Gastbeitrag von Sven Gábor Jánszky - "Meine Generation Ostdeutscher hat keine Angst"
Was heißt es, ostdeutsch zu sein? Der Gründer Sven Gábor Jánszky hat sich für das Projekt "Wir Ostdeutsche" dieser Frage gestellt. Er erklärt, was das damit zu tun hat, dass er auf Veränderung durch Technologie statt Politik setzt. Gastbeitrag von Sven Gábor Jánszky
Wie berechtigt ist es, im Jahr 30 der Deutschen Einheit noch über die "Ostdeutschen" oder die "Westdeutschen" zu sprechen?
Im Rahmen des rbb/MDR-Projektes "Wir Ostdeutsche" wurden meinungsstarke ostdeutsche Persönlichkeiten darum gebeten, ihre ganz eigene Erfahrung mit dem "Ostdeutschsein" aufzuschreiben - und einen Blick auf 30 Jahre Wiedervereinigung und in die Zukunft zu werfen.
Wir veröffentlichen hier einen Gastbeitrag von Sven Gábor Jánszky. Der Beitrag der Autorin und ex-Leistungssportlerin Ines Geipel ist bereits online. Es folgt ein Beitrag der Musikerin Sookee.

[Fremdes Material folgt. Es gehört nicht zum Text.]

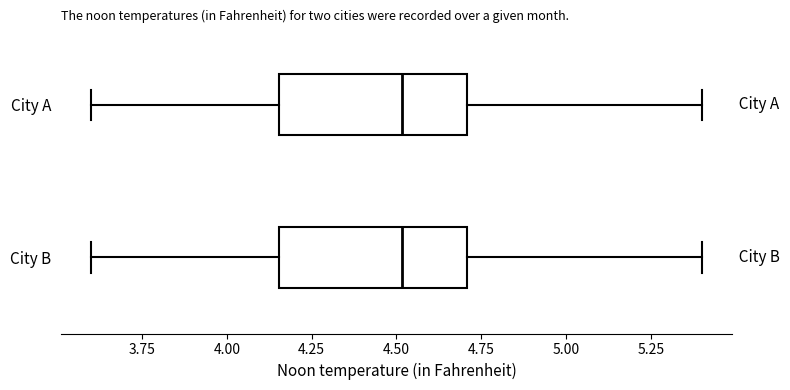

Where is the left edge of the box for City A on the x-axis? The values are not printed on the chart, so give them approximately, as read against the axis.

4.15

Bin ich wirklich ostdeutsch? So oft ich diesen Satz gehört habe, so oft habe ich ihn bisher verdrängt. Was soll diese Frage? Natürlich! Ich bin 1973 mitten im kalten Krieg geboren, in Budapest aufgewachsen und kam mit sechs Jahren in meine Heimatstadt, die ostdeutscher nicht sein konnte: Karl-Marx-Stadt. Allerdings glaubt mir das heute kaum jemand. Ich leite das größte unabhängige Zukunftsforschungsinstitut Europas. Ich halte Vorträge vor Vorständen der großen westdeutschen Unternehmen und fertige ihnen ihre Zukunftsstrategien. Dass ihre Zukunft aus dem Osten kommt, glaubt dort am Anfang niemand.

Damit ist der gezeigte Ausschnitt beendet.